··· Material shown
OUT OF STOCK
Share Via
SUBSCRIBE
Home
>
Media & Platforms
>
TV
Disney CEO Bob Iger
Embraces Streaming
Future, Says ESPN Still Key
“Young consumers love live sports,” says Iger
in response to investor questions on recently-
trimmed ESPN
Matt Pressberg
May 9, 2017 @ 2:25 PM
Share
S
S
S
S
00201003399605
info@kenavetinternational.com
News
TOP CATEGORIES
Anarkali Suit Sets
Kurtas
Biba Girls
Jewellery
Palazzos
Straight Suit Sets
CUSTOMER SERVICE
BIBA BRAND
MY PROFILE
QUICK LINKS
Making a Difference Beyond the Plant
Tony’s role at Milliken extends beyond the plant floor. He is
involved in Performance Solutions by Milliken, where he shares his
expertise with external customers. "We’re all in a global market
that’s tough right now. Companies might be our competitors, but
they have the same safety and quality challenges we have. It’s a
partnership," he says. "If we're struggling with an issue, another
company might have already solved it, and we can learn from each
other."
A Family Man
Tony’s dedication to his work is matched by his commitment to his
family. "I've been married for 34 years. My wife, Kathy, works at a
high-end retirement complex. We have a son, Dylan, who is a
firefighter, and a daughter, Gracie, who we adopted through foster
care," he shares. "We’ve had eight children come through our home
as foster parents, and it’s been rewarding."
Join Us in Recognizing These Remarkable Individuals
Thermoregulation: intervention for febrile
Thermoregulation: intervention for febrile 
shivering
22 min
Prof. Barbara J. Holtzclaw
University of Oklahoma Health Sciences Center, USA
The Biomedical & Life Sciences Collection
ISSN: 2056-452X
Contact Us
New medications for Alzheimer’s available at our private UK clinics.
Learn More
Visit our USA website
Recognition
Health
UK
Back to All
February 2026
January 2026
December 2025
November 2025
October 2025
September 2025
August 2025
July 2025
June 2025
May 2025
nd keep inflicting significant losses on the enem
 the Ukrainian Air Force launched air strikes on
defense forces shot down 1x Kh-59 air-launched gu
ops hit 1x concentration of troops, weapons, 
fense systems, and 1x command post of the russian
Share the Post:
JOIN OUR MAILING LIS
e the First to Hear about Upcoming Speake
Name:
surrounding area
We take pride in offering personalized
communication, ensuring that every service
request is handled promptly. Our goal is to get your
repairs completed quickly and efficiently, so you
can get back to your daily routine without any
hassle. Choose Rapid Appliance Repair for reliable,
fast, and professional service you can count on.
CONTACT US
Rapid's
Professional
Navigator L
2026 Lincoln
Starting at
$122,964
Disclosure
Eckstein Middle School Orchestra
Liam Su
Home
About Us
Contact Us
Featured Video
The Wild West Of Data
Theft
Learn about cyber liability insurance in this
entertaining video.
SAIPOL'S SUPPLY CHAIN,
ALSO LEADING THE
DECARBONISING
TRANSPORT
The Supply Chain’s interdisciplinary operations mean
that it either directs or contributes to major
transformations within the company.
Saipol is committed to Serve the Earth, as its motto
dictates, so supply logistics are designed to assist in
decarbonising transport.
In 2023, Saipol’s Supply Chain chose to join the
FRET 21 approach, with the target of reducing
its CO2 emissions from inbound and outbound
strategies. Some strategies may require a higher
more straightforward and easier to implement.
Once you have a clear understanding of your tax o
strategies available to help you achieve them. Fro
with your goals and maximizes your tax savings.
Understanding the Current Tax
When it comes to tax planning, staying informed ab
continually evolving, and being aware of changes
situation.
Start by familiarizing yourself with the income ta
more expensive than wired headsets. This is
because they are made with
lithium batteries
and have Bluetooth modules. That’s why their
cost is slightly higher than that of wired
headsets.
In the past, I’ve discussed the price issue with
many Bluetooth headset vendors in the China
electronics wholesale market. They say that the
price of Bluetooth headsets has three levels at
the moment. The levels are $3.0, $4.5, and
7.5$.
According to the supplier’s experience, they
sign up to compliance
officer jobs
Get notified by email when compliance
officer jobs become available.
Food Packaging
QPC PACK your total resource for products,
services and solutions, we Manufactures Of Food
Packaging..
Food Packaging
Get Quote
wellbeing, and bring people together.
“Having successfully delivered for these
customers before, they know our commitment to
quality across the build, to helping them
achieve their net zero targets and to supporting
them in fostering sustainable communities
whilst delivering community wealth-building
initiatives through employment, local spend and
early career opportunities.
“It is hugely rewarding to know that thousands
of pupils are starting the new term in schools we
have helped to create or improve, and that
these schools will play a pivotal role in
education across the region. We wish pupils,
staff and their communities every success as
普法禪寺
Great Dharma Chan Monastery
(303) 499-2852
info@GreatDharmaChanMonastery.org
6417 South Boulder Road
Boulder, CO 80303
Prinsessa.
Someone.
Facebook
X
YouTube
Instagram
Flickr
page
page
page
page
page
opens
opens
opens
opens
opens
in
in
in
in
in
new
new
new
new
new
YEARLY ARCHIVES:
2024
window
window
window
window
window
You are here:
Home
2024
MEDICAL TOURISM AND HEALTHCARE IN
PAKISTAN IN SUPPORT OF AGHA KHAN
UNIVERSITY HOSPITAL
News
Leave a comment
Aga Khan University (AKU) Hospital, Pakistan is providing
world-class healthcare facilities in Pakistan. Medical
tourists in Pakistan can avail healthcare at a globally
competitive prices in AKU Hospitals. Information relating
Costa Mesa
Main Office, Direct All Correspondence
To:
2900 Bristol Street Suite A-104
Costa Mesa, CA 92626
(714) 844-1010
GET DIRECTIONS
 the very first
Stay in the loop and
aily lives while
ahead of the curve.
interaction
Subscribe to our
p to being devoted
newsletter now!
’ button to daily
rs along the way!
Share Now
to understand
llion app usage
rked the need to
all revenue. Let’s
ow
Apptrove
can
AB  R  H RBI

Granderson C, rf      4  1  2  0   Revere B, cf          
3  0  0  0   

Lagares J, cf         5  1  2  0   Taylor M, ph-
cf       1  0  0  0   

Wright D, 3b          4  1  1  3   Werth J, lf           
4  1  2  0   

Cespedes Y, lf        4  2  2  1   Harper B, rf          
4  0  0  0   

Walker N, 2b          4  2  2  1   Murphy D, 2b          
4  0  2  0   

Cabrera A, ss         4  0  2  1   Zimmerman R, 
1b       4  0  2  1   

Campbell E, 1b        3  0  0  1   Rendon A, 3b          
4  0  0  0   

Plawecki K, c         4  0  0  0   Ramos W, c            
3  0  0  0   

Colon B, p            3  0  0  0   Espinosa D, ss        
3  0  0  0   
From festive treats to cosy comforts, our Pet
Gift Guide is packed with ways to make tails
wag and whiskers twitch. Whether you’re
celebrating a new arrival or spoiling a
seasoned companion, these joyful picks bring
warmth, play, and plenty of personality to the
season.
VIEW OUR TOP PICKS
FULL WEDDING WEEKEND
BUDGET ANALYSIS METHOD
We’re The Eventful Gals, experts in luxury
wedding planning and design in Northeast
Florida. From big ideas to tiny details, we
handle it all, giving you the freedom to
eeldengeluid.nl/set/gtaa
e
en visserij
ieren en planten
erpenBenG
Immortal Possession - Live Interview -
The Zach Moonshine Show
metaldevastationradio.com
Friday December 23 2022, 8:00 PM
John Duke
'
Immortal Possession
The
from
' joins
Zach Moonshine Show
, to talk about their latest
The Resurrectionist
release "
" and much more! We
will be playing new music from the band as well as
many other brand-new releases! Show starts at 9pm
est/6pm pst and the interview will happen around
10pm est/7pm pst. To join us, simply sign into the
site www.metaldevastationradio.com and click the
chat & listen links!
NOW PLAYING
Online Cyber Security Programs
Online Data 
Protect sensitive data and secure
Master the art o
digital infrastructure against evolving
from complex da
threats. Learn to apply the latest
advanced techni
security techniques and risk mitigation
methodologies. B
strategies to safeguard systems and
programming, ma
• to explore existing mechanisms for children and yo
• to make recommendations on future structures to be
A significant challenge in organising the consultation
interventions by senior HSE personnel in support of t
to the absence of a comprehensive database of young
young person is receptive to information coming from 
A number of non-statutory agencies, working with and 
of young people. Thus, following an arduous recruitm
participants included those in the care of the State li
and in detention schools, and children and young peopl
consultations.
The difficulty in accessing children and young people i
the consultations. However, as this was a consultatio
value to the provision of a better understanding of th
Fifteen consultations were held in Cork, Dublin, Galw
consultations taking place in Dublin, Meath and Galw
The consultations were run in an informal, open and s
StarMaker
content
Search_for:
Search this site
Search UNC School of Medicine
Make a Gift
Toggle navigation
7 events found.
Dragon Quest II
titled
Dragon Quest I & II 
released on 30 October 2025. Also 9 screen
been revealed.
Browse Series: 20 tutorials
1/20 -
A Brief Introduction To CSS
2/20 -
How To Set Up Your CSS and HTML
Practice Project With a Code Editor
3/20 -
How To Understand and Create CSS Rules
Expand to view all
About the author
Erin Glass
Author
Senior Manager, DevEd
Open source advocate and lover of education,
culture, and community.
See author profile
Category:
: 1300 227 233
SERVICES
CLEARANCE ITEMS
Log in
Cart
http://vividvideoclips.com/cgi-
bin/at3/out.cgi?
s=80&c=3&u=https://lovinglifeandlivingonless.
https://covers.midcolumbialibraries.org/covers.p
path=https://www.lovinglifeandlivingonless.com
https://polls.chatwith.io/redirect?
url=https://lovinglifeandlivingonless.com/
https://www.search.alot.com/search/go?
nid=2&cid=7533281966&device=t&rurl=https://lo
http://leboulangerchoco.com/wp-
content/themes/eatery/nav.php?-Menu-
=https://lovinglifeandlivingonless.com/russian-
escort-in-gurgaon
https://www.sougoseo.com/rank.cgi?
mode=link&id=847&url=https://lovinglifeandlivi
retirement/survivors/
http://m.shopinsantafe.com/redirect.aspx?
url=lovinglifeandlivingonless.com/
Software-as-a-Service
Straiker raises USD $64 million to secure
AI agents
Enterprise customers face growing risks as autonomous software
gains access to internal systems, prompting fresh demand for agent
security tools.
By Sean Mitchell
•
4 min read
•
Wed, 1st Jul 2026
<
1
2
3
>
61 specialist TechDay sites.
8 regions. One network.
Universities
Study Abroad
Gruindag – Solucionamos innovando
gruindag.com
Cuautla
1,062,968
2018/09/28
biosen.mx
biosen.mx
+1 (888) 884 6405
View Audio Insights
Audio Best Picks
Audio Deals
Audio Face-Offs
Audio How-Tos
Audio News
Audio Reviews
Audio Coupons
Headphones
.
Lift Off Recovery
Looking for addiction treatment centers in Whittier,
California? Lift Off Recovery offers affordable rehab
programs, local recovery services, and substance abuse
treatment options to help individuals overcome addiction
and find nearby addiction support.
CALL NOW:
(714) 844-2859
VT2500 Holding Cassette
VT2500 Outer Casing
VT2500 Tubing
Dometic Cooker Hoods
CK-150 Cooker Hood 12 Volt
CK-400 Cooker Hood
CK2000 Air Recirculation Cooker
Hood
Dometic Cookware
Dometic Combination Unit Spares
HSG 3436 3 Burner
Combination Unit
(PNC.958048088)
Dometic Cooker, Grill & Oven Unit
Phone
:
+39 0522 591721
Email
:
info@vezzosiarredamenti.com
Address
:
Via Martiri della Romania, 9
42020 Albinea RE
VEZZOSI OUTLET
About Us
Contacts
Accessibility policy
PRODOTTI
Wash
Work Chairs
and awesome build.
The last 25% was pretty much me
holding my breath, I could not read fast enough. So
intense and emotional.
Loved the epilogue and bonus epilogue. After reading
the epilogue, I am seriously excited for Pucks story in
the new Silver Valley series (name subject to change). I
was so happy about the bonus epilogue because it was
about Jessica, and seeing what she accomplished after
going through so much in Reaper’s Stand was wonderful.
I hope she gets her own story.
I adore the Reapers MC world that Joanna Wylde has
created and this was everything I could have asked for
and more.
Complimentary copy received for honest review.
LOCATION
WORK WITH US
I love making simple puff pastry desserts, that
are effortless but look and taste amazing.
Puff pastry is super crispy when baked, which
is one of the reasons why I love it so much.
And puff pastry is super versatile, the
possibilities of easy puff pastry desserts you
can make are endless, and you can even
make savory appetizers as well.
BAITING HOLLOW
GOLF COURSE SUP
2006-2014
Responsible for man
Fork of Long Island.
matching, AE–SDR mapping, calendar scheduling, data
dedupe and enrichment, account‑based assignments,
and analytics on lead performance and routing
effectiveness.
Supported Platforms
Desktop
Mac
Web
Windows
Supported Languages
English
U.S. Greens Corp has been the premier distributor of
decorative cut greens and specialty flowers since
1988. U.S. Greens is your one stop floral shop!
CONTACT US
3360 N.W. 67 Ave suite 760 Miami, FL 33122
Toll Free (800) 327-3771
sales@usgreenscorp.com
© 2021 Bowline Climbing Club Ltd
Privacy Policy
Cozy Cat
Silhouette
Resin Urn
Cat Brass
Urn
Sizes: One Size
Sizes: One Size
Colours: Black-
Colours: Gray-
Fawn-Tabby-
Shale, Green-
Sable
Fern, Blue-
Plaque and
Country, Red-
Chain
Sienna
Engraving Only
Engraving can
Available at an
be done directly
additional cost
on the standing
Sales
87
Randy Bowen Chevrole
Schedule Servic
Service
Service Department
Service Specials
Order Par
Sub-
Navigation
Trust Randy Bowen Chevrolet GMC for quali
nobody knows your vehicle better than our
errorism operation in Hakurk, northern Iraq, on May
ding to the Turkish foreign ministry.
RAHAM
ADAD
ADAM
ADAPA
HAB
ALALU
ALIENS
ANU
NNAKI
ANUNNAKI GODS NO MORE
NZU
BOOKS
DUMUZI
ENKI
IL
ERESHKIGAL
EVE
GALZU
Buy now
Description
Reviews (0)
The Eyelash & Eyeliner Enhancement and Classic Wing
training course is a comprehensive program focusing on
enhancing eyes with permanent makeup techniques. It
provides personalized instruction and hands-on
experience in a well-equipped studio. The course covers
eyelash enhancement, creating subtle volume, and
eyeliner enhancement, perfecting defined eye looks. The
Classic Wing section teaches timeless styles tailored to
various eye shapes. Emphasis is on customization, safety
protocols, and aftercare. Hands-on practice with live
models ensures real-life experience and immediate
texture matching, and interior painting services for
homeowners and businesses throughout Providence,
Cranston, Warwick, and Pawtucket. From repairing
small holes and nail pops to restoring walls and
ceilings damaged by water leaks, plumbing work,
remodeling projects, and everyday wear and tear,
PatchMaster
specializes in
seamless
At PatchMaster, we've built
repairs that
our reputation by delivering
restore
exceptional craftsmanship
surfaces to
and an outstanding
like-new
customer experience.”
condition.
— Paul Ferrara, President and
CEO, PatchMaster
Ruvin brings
······
Your goal = Which lines of the data include the word "have"? Copy each one.

Exercise response =
they have the same safety and quality challenges we have. It’s a
company might have already solved it, and we can learn from each
high-end retirement complex. We have a son, Dylan, who is a
Once you have a clear understanding of your tax o
and have Bluetooth modules. That’s why their
have helped to create or improve, and that
created and this was everything I could have asked for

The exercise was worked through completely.